A mapping \(f:\Omega \to \mathbb{C}\) is conformal if it is \(\mathbb{R}\)-differentiable, \(df_z\) is invertible everywhere and is \(\mathbb{C}\)-linear: this is exactly the class of holomorphic mappings \(f\) on \(\Omega\) such that \(f'(z) \neq 0\) everywhere.

## Directional Derivative

Source: Mathématiques III, Francis Maisonneuve, Presses des Mines.

### Questions

Let \(f\) be a complex-valued function defined in a neighbourhood of a point \(z_0 \in \mathbb{C}\). Assume that \(f\) is \(\mathbb{R}\)-differentiable at \(z_0\).Let \(\alpha \in \mathbb{R}\) and \(z_{r,\alpha} = z_0 + r e^{i\alpha}\) for \(r \in \mathbb{R}\). Show that \[ \ell_{\alpha} = \lim_{r \to 0} \frac{f(z_{r,\alpha}) - f(z_0)}{z_{r,\alpha} - z_0} \] exists and determine its value as a function of \(df_{z_0}\) and \(\alpha\).

What is the geometric structure of the set \(A = \{\ell_{\alpha} \; | \; \alpha \in \mathbb{R}\}\) ?

For which of these sets \(A\) is \(f\) \(\mathbb{C}\)-differentiable at \(z_0\)?

### Answers

The real-differentiability of \(f\) at \(z_0\) provides \[ f(z_0 + re^{i\alpha}) = f(z_0) + df_{z_0}(re^{i\alpha}) + \epsilon_{z_0}(re^{i\alpha}) |r| \] where \(\lim_{h \to 0} \epsilon_{z_0}(h) = 0\). Therefore, \[ \frac{f(z_{r,\alpha}) - f(z_0)}{z_{r,\alpha} - z_0} = (re^{i\alpha})^{-1}(df_{z_0}(re^{i\alpha}) + \epsilon_{z_0}(re^{i\alpha})|r|). \] Using the \(\mathbb{R}\)-linearity of \(df_{z_0}\), we get \[ \frac{f(z_{r,\alpha}) - f(z_0)}{z_{r,\alpha} - z_0} = e^{-i\alpha}df_{z_0}(e^{i\alpha}) + \epsilon_{z_0,\alpha}(r) \] for some function \(\epsilon_{z_0,\alpha}\) such that \(\lim_{r \to 0} \epsilon_{z_0,\alpha}(r) = 0\). Hence, the limit that defines \(\ell_{\alpha}\) exists and \[ \ell_{\alpha} = e^{-i\alpha}df_{z_0}(e^{i\alpha}). \]

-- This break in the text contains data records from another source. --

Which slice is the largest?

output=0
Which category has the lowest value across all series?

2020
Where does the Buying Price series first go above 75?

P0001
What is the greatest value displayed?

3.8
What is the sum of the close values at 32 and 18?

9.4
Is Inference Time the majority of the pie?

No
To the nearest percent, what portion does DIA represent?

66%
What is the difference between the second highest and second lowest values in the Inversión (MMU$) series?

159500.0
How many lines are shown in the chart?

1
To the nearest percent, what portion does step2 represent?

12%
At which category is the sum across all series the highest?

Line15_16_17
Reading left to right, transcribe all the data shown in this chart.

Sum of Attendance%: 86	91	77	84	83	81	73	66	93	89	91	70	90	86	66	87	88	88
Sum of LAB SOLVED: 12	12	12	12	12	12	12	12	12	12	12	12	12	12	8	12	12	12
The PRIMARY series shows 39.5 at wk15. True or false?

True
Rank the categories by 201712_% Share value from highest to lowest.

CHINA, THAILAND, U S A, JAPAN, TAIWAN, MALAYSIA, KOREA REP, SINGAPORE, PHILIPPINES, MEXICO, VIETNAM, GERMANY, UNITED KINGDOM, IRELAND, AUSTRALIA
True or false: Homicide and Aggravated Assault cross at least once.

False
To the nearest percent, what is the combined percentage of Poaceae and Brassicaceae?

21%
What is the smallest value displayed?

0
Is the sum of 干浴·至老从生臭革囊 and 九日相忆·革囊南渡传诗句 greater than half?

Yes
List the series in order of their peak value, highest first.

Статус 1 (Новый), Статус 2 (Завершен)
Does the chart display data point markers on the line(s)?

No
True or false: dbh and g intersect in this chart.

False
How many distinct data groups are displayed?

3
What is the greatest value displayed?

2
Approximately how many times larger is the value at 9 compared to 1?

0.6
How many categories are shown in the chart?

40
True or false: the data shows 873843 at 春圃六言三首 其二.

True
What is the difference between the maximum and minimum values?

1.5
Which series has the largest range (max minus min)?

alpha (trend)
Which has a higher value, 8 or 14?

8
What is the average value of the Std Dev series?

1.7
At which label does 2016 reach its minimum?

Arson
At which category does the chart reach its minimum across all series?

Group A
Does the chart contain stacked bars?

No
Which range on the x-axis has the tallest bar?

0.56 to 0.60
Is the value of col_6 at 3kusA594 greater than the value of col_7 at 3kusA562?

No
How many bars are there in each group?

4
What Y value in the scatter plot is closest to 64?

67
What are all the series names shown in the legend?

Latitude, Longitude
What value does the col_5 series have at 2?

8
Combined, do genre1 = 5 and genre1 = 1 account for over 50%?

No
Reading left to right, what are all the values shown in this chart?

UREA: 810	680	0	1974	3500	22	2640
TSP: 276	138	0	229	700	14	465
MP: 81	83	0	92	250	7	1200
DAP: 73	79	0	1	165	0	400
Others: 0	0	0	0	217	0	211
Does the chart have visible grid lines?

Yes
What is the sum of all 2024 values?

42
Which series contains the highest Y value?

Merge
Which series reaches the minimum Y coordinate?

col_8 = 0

For every real number \(\alpha\), we have \[ \ell_{\alpha} = e^{-i\alpha} \left( \frac{\partial f}{\partial x}(z_0) \cos \alpha + \frac{\partial f}{\partial y}(z_0) \sin \alpha \right). \] Hence, if we use the equations \[ \cos \alpha = \frac{e^{i\alpha} + e^{-i\alpha}}{2}, \; \sin \alpha = \frac{e^{i\alpha} - e^{-i\alpha}}{2i}, \; \] we obtain \[ \ell_{\alpha} = \frac{1}{2} \left( \frac{\partial f}{\partial x}(z_0) + \frac{1}{i}\frac{\partial f}{\partial y}(z_0) \right) + \frac{1}{2} \left( \frac{\partial f}{\partial x}(z_0) - \frac{1}{i}\frac{\partial f}{\partial y}(z_0) \right)e^{-i2\alpha}. \] Therefore, the set \(A = \{\ell_{\alpha} \; | \; \alpha \in \mathbb{R}\}\) is a circle centered on \[ c = \frac{\partial f}{\partial x}(z_0) + \frac{1}{i}\frac{\partial f}{\partial y}(z_0) \] whose radius is \[ r = \left| \frac{\partial f}{\partial x}(z_0) - \frac{1}{i}\frac{\partial f}{\partial y}(z_0) \right|. \]

The function \(f\) is complex-differentiable at \(z_0\) if and only if the Cauchy-Riemann equation \[ \frac{\partial f}{\partial x}(z_0) = \frac{1}{i}\frac{\partial f}{\partial y}(z_0) \] is met, which happens exactly when the radius of the circle \(A\) is zero, that is, when \(A\) is a single point in the complex plane.